The Casa Pia is a Portuguese institution founded by Maria I, known as A Pia ("Mary the Pious"), and organized by Police Intendant Pina Manique in 1780, following the social disarray of the 1755 Lisbon earthquake. For almost three centuries, thousands of young boys and girls were raised by Casa Pia, including many public personalities, called casapianos. Casa Pia is Portugal's largest educational institution dedicated to helping youngsters in risk of social exclusion or without parental support.

The organisation is composed of ten schools and enrolls approximately 4700 students. In addition to standard schooling, the organisation also provides boarding for children in need. It strives to enable these youngsters to become healthy and successful members of society, by developing intellectual, manual, and physical traits, in an environment promoting spiritual, moral, and religious values. The institution is proud to have had amongst its students many outstanding Portuguese personalities, including politicians, journalists, and artists.

+ + +

TASK SET -
A) For each statement about Casa Pia, say whether the text agrees, answering yes or no and quoting the words that decide it: (i) Pina Manique organized Casa Pia in 1780; (ii) the organisation is made up of twelve schools; (iii) besides standard schooling, the organisation offers boarding to children in need.
B) Rewrite the passage of the text about Casa Pia that begins at the words "The Casa Pia" and ends after "without parental support.", substituting "disaster" for "earthquake".
C) Carry on the text about Casa Pia, starting after its last sentence.
The lines below come from a different source than the text about Casa Pia.

Dataset entries -
+ + +

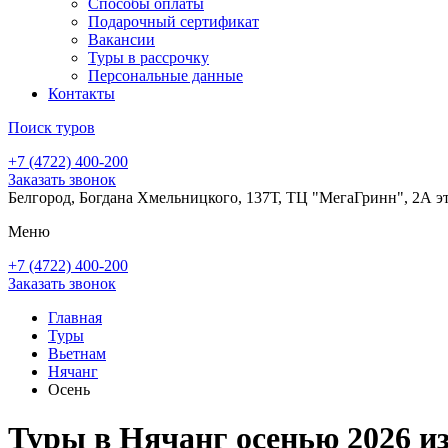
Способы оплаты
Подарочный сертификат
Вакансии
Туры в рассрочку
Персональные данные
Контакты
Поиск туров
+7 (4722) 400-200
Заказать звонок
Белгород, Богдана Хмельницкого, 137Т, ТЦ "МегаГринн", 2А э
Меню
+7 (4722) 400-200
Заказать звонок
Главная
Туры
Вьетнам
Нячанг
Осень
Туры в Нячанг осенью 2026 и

+ + +

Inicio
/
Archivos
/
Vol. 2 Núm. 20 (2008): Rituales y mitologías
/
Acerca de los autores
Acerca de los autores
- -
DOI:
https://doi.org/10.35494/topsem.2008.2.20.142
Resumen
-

+ + +

ANSWERS TO THE EXERCISES -
A)
(i) Yes: "organized by Police Intendant Pina Manique in 1780"
(ii) No: "The organisation is composed of ten schools"
(iii) Yes: "the organisation also provides boarding for children in need"

B)
The Casa Pia is a Portuguese institution founded by Maria I, known as A Pia ("Mary the Pious"), and organized by Police Intendant Pina Manique in 1780, following the social disarray of the 1755 Lisbon disaster. For almost three centuries, thousands of young boys and girls were raised by Casa Pia, including many public personalities, called casapianos. Casa Pia is Portugal's largest educational institution dedicated to helping youngsters in risk of social exclusion or without parental support.

C)
The first location was in Castle of São Jorge of Lisbon, an important center of production for the Portuguese Royal Navy and Army, and also for vocational education: masters trained at Casa Pia, when returned to their home, instruct others in the same profession. More advanced alumni may advance to professional careers. Next level course studies at London (for medicine), the Portuguese Royal Navy academy, Rome, and the Portuguese Academy.

Two years after the death of Pina Manique, the Casa Pia closed due to the occupation of the Castle of São Jorge by the French troops of Junot. The school reopened in 1812 at Convento do Desterro, and then the government moved the institution to Jerónimos Monastery, Lisbon at 1833. In 1942, it created a network of homes for children. At this time it is formed by:

- Colégio de Pina Manique
- Colégio de D. Maria Pia
- Colégio de D. Nuno Álvares Pereira
- Colégio de Santa Clara
- Colégio de Santo Christo
- Colégio de Nossa Senhora da Conceição
- Colégio de Santa Catarina
- Colégio de António Aurélio da Costa Ferreira
- Escola Agrícola de Francisco Margiochi - polo do Arrife e polo da Paiã
- Centro Educativo e de Apoio Social do Monte da Caparica

And also as complementary services:
- Provedoria
- Centro Cultural Casapiano
- Colónia Balnear da Areia Branca (Lourinhã)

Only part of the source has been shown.